→ **Exercise description**:
Give back only the lines in the records below from the one with "wrist: (47, 235)" to the one with "ring tip: (161, 78)", both inclusive, word for word.

→ **Recorded data**:
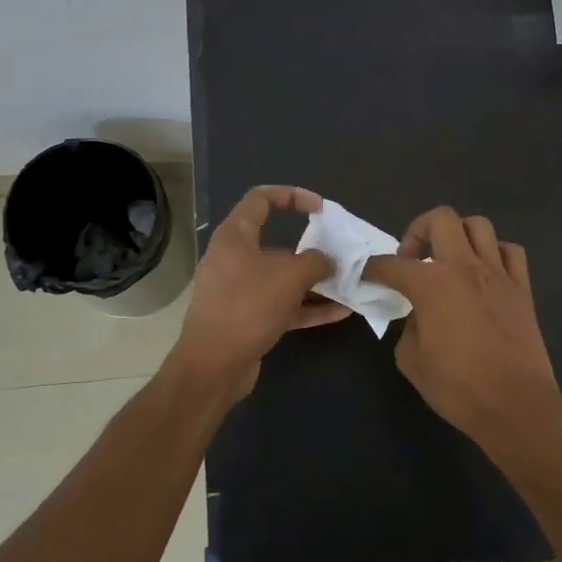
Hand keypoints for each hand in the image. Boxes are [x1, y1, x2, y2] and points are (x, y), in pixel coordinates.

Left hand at [168, 186, 351, 402]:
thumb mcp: (290, 276)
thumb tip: (328, 262)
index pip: (261, 198)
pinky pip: (283, 305)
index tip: (320, 209)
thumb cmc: (248, 307)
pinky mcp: (247, 319)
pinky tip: (340, 313)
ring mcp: (240, 291)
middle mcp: (235, 259)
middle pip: (277, 242)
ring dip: (314, 282)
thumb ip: (317, 262)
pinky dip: (308, 307)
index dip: (292, 195)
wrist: (213, 366)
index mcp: (235, 236)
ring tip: (347, 285)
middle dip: (312, 249)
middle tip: (339, 254)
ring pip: (282, 278)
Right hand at [363, 208, 561, 458]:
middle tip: (412, 259)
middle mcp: (464, 266)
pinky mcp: (522, 287)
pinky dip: (494, 254)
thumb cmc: (457, 387)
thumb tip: (418, 314)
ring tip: (449, 261)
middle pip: (440, 218)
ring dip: (457, 235)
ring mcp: (498, 273)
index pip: (392, 264)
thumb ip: (408, 326)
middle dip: (418, 231)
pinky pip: (509, 251)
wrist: (516, 405)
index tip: (367, 275)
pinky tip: (484, 273)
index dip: (373, 268)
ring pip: (478, 225)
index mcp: (431, 284)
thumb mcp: (412, 360)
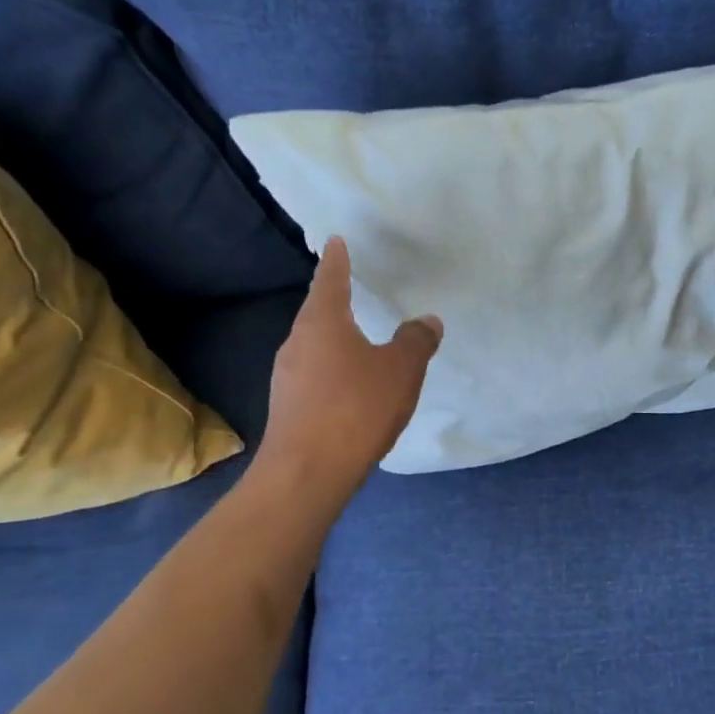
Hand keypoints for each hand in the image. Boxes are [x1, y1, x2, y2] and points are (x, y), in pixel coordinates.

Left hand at [262, 238, 441, 497]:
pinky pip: (314, 374)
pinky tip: (349, 386)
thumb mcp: (401, 370)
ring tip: (358, 339)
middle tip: (353, 288)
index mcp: (323, 322)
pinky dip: (332, 369)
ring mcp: (287, 376)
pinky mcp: (287, 405)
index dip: (337, 259)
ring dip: (335, 339)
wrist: (306, 472)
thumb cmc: (355, 408)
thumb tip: (427, 320)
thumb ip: (416, 341)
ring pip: (314, 345)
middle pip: (318, 312)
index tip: (336, 241)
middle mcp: (297, 342)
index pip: (330, 279)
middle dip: (335, 300)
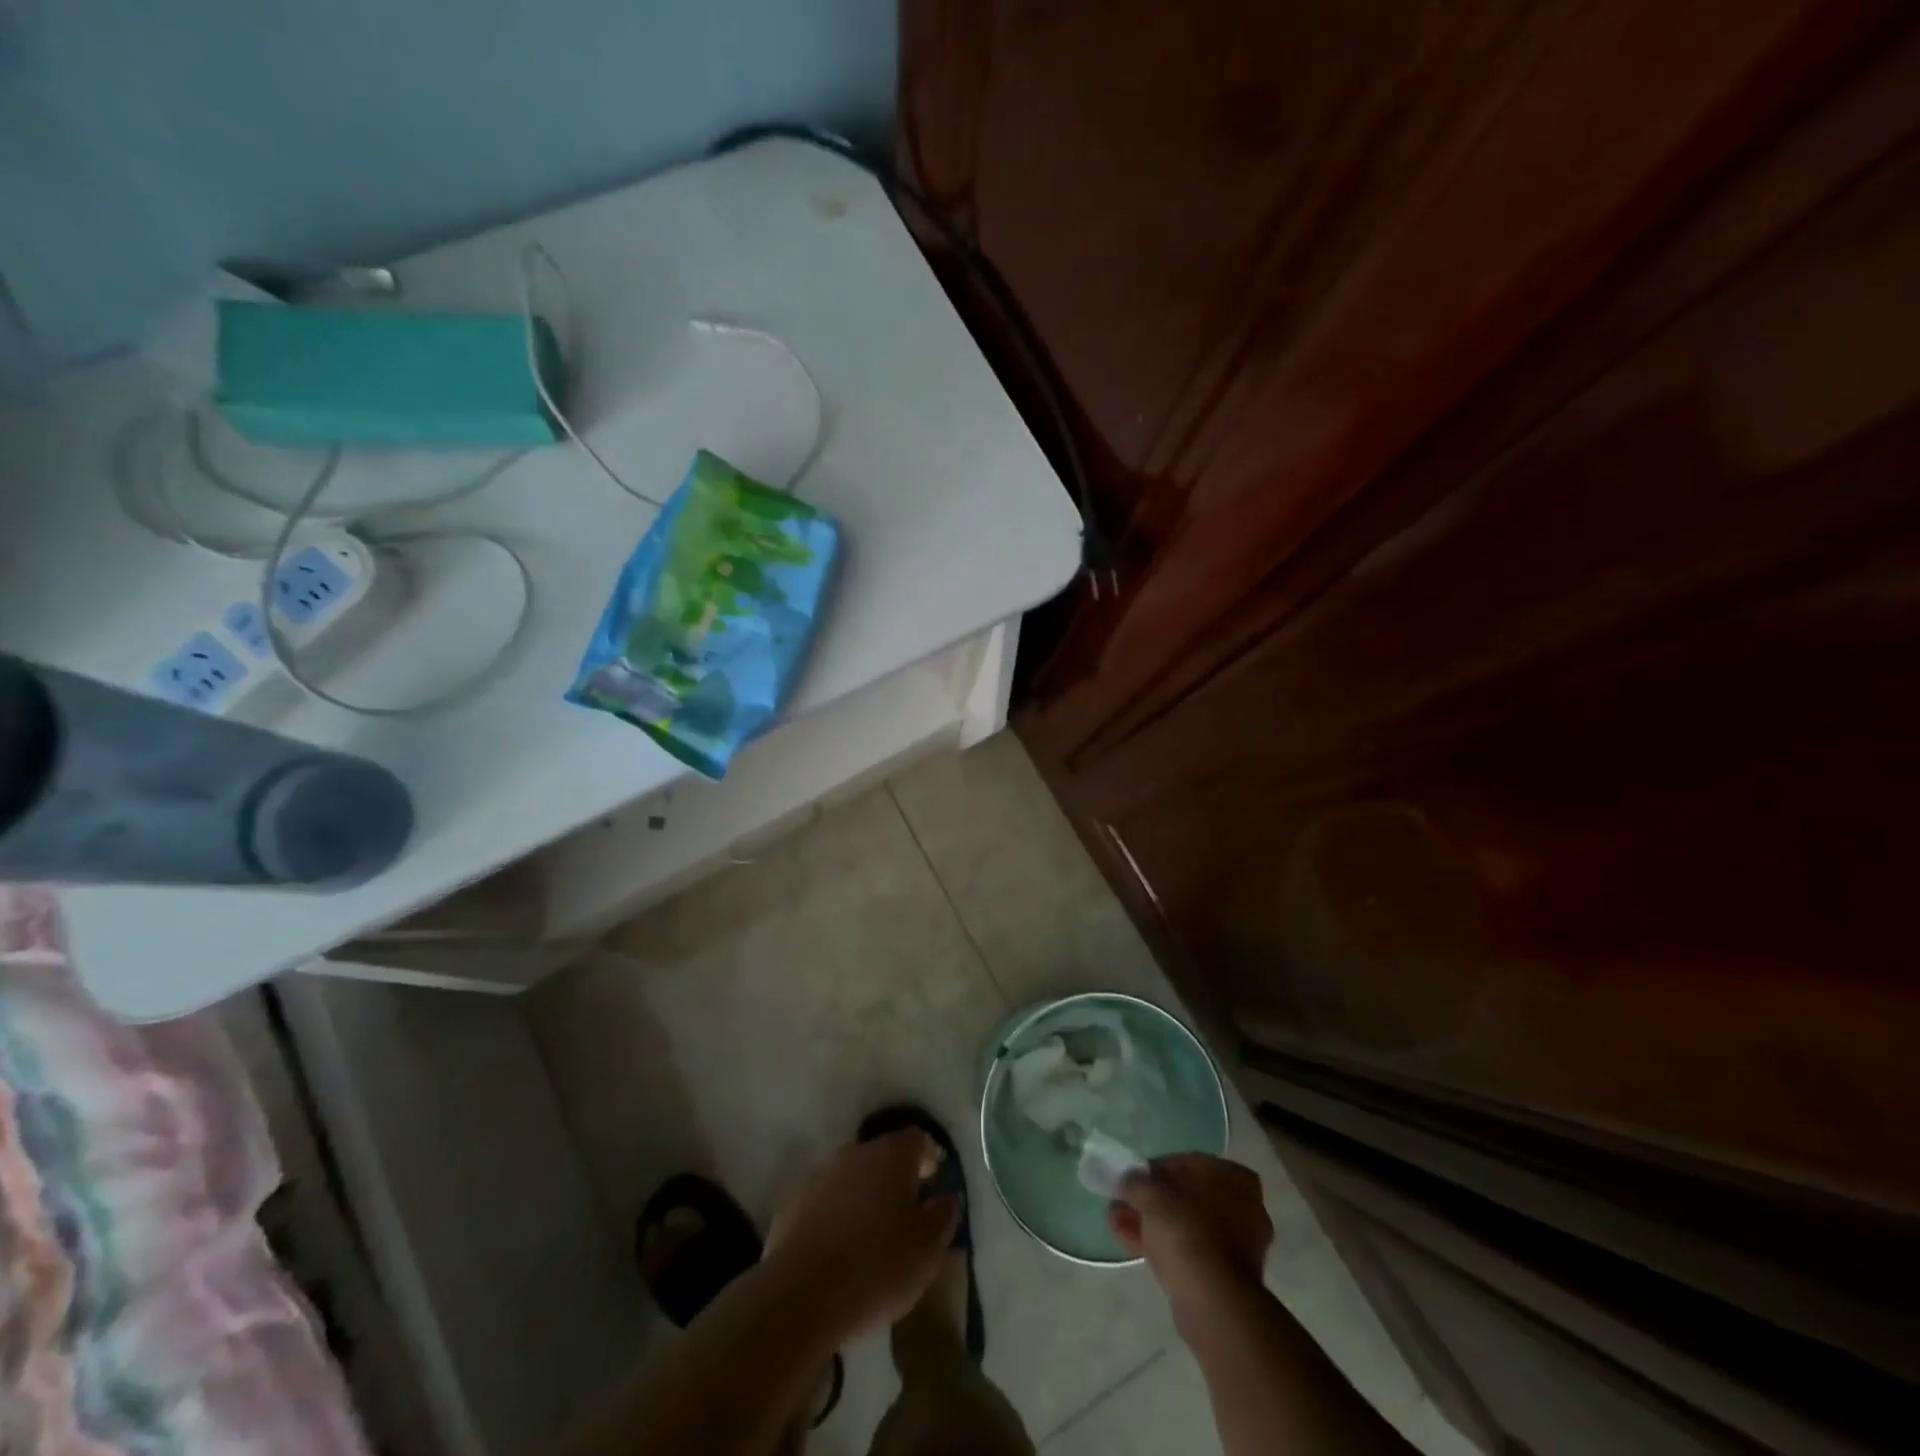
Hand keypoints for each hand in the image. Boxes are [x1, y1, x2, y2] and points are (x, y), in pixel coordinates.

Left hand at [763, 1129, 960, 1342]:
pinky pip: (824, 1202)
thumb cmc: (877, 1267)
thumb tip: (946, 1196)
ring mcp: (820, 1175)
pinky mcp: (792, 1204)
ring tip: (871, 1236)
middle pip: (882, 1155)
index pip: (917, 1140)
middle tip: (905, 1214)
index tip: (933, 1185)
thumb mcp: (928, 1249)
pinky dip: (835, 1217)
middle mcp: (855, 1152)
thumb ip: (943, 1215)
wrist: (801, 1295)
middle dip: (895, 1179)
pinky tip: (838, 1250)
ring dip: (863, 1197)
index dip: (928, 1159)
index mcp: (892, 1155)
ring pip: (851, 1177)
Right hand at [1109, 1154, 1272, 1317]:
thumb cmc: (1187, 1231)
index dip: (1157, 1170)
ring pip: (1186, 1226)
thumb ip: (1136, 1182)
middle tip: (1123, 1202)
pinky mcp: (1226, 1278)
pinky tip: (1130, 1244)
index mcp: (1235, 1179)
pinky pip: (1190, 1251)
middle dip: (1152, 1201)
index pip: (1189, 1163)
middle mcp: (1244, 1208)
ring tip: (1116, 1222)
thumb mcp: (1151, 1194)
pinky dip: (1163, 1246)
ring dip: (1152, 1223)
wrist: (1212, 1301)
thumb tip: (1129, 1181)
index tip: (1135, 1179)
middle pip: (1187, 1198)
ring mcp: (1238, 1246)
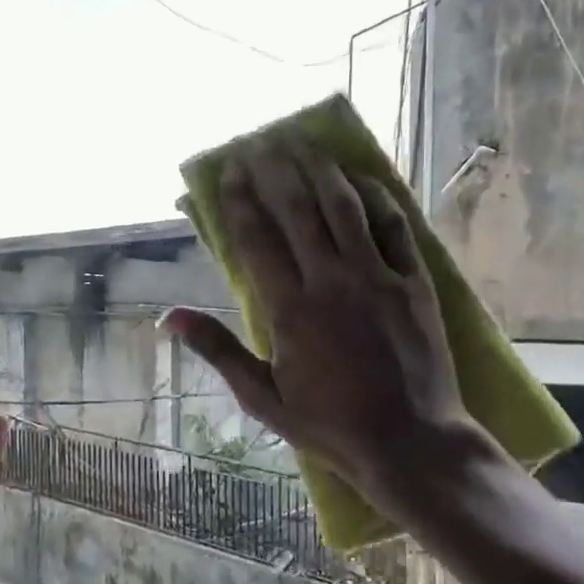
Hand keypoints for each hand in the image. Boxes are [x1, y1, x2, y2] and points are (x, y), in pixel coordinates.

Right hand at [163, 136, 497, 527]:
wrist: (410, 442)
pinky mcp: (414, 281)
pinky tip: (360, 177)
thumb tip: (169, 317)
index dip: (240, 200)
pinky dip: (375, 197)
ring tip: (304, 143)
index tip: (230, 170)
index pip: (256, 238)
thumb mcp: (262, 398)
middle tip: (263, 141)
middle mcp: (330, 281)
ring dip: (321, 170)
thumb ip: (219, 351)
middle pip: (298, 209)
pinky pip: (394, 225)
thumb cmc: (330, 426)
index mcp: (289, 310)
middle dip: (276, 170)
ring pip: (344, 207)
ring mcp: (377, 277)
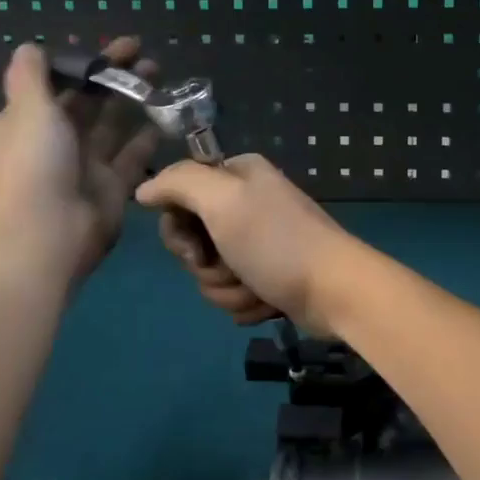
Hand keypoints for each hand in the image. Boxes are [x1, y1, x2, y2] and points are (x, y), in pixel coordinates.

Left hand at [0, 37, 159, 281]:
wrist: (47, 235)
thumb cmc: (33, 165)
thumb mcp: (27, 110)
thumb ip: (31, 76)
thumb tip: (30, 46)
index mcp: (26, 123)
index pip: (57, 85)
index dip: (84, 64)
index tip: (115, 48)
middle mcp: (55, 143)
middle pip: (89, 103)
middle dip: (115, 79)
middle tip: (148, 57)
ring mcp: (85, 167)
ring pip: (113, 126)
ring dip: (134, 101)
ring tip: (161, 78)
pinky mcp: (112, 188)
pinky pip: (132, 156)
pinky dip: (147, 137)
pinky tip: (166, 117)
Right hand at [135, 155, 360, 331]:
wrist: (335, 291)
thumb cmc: (277, 242)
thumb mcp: (223, 200)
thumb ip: (178, 183)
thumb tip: (143, 190)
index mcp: (237, 176)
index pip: (178, 198)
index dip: (179, 230)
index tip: (195, 246)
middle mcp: (247, 204)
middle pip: (192, 242)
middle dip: (208, 267)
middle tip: (233, 268)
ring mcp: (258, 244)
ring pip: (210, 274)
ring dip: (230, 291)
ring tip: (258, 289)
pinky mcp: (268, 278)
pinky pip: (233, 294)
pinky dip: (248, 304)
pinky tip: (269, 302)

→ **Result of the task**:
wrist: (47, 235)
thumb cmc: (33, 165)
thumb mcp: (27, 110)
thumb ip: (31, 76)
thumb tip: (30, 46)
index mcp: (26, 123)
index pip: (57, 85)
index dip: (84, 64)
index tip: (115, 48)
middle mcp: (55, 143)
middle pip: (89, 103)
middle dip: (115, 79)
middle tip: (148, 57)
ring mcp: (85, 167)
ring pip: (113, 126)
ring dip: (134, 101)
ring tip: (161, 78)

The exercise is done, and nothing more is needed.